Segment Start: DATA SUPPLIED

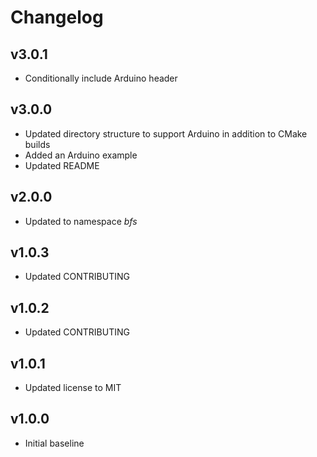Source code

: # Changelog

## v3.0.1
- Conditionally include Arduino header

## v3.0.0
- Updated directory structure to support Arduino in addition to CMake builds
- Added an Arduino example
- Updated README

## v2.0.0
- Updated to namespace *bfs*

## v1.0.3
- Updated CONTRIBUTING

## v1.0.2
- Updated CONTRIBUTING

## v1.0.1
- Updated license to MIT

## v1.0.0
- Initial baseline
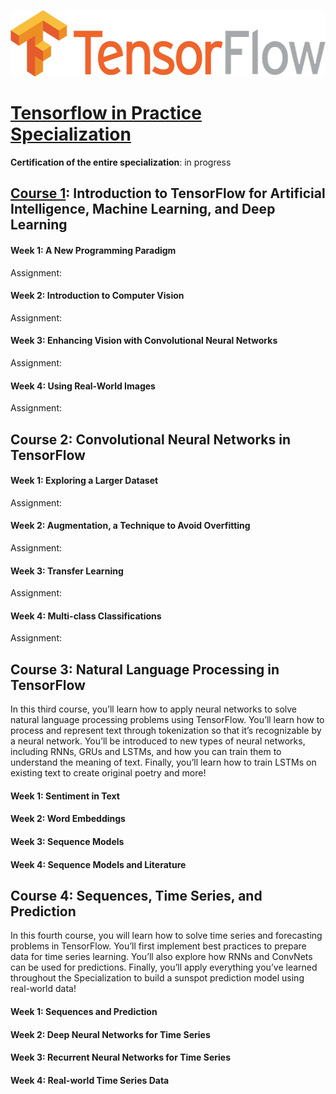 <p align="center">
  <img width="562" height="106" src="https://github.com/giacomomiolo/tensorflow-in-practice/blob/master/tensorflow-logo.png" alt="TensorFlow" />
</p>

# [Tensorflow in Practice Specialization](https://www.coursera.org/specializations/tensorflow-in-practice)
**Certification of the entire specialization**: in progress

## [Course 1](https://www.coursera.org/learn/introduction-tensorflow): Introduction to TensorFlow for Artificial Intelligence, Machine Learning, and Deep Learning

#### Week 1: A New Programming Paradigm
Assignment: 

#### Week 2: Introduction to Computer Vision
Assignment: 

#### Week 3: Enhancing Vision with Convolutional Neural Networks
Assignment:

#### Week 4: Using Real-World Images
Assignment:

## Course 2: Convolutional Neural Networks in TensorFlow


#### Week 1: Exploring a Larger Dataset
Assignment:

#### Week 2: Augmentation, a Technique to Avoid Overfitting
Assignment:

#### Week 3: Transfer Learning
Assignment:

#### Week 4: Multi-class Classifications
Assignment:

## Course 3: Natural Language Processing in TensorFlow

In this third course, you’ll learn how to apply neural networks to solve natural language processing problems using TensorFlow. You’ll learn how to process and represent text through tokenization so that it’s recognizable by a neural network. You’ll be introduced to new types of neural networks, including RNNs, GRUs and LSTMs, and how you can train them to understand the meaning of text. Finally, you’ll learn how to train LSTMs on existing text to create original poetry and more!

#### Week 1: Sentiment in Text


#### Week 2: Word Embeddings


#### Week 3: Sequence Models


#### Week 4: Sequence Models and Literature

## Course 4: Sequences, Time Series, and Prediction

In this fourth course, you will learn how to solve time series and forecasting problems in TensorFlow. You’ll first implement best practices to prepare data for time series learning. You’ll also explore how RNNs and ConvNets can be used for predictions. Finally, you’ll apply everything you’ve learned throughout the Specialization to build a sunspot prediction model using real-world data!

#### Week 1: Sequences and Prediction


#### Week 2: Deep Neural Networks for Time Series


#### Week 3: Recurrent Neural Networks for Time Series


#### Week 4: Real-world Time Series Data
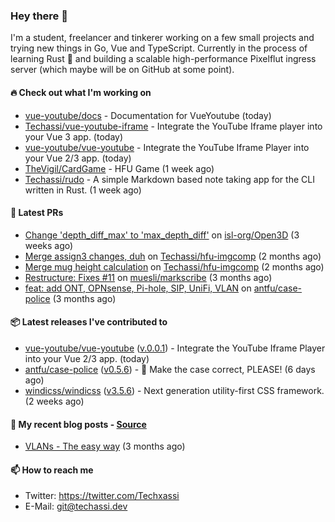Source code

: ### Hey there 👋

I'm a student, freelancer and tinkerer working on a few small projects and trying new things in Go,
Vue and TypeScript. Currently in the process of learning Rust 🦀 and building a scalable high-performance
Pixelflut ingress server (which maybe will be on GitHub at some point).

#### 🔥 Check out what I'm working on


- [vue-youtube/docs](https://github.com/vue-youtube/docs) - Documentation for VueYoutube (today)
- [Techassi/vue-youtube-iframe](https://github.com/Techassi/vue-youtube-iframe) - Integrate the YouTube Iframe player into your Vue 3 app. (today)
- [vue-youtube/vue-youtube](https://github.com/vue-youtube/vue-youtube) - Integrate the YouTube Iframe Player into your Vue 2/3 app.  (today)
- [TheVigil/CardGame](https://github.com/TheVigil/CardGame) - HFU Game (1 week ago)
- [Techassi/rudo](https://github.com/Techassi/rudo) - A simple Markdown based note taking app for the CLI written in Rust. (1 week ago)

#### 🧪 Latest PRs


- [Change &#39;depth_diff_max&#39; to &#39;max_depth_diff&#39;](https://github.com/isl-org/Open3D/pull/5219) on [isl-org/Open3D](https://github.com/isl-org/Open3D) (3 weeks ago)
- [Merge assign3 changes, duh](https://github.com/Techassi/hfu-imgcomp/pull/2) on [Techassi/hfu-imgcomp](https://github.com/Techassi/hfu-imgcomp) (2 months ago)
- [Merge mug height calculation](https://github.com/Techassi/hfu-imgcomp/pull/1) on [Techassi/hfu-imgcomp](https://github.com/Techassi/hfu-imgcomp) (2 months ago)
- [Restructure: Fixes #11](https://github.com/muesli/markscribe/pull/42) on [muesli/markscribe](https://github.com/muesli/markscribe) (3 months ago)
- [feat: add ONT, OPNsense, Pi-hole, SIP, UniFi, VLAN](https://github.com/antfu/case-police/pull/88) on [antfu/case-police](https://github.com/antfu/case-police) (3 months ago)

#### 📦 Latest releases I've contributed to


- [vue-youtube/vue-youtube](https://github.com/vue-youtube/vue-youtube/releases/tag/v.0.0.1) ([v.0.0.1](https://github.com/vue-youtube/vue-youtube/releases/tag/v.0.0.1)) - Integrate the YouTube Iframe Player into your Vue 2/3 app.  (today)
- [antfu/case-police](https://github.com/antfu/case-police/releases/tag/v0.5.6) ([v0.5.6](https://github.com/antfu/case-police/releases/tag/v0.5.6)) - 🚨 Make the case correct, PLEASE! (6 days ago)
- [windicss/windicss](https://github.com/windicss/windicss/releases/tag/v3.5.6) ([v3.5.6](https://github.com/windicss/windicss/releases/tag/v3.5.6)) - Next generation utility-first CSS framework. (2 weeks ago)

#### 📜 My recent blog posts - [Source](https://github.com/Techassi/page)


- [VLANs - The easy way](https://techassi.dev/posts/vlans-the-easy-way/) (3 months ago)

#### 📫 How to reach me

- Twitter: https://twitter.com/Techxassi
- E-Mail: git@techassi.dev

Segment End: DATA SUPPLIED

Lines holding "apply": copy each one from the records above.

In this third course, you’ll learn how to apply neural networks to solve natural language processing problems using TensorFlow. You’ll learn how to process and represent text through tokenization so that it’s recognizable by a neural network. You’ll be introduced to new types of neural networks, including RNNs, GRUs and LSTMs, and how you can train them to understand the meaning of text. Finally, you’ll learn how to train LSTMs on existing text to create original poetry and more!
In this fourth course, you will learn how to solve time series and forecasting problems in TensorFlow. You’ll first implement best practices to prepare data for time series learning. You’ll also explore how RNNs and ConvNets can be used for predictions. Finally, you’ll apply everything you’ve learned throughout the Specialization to build a sunspot prediction model using real-world data!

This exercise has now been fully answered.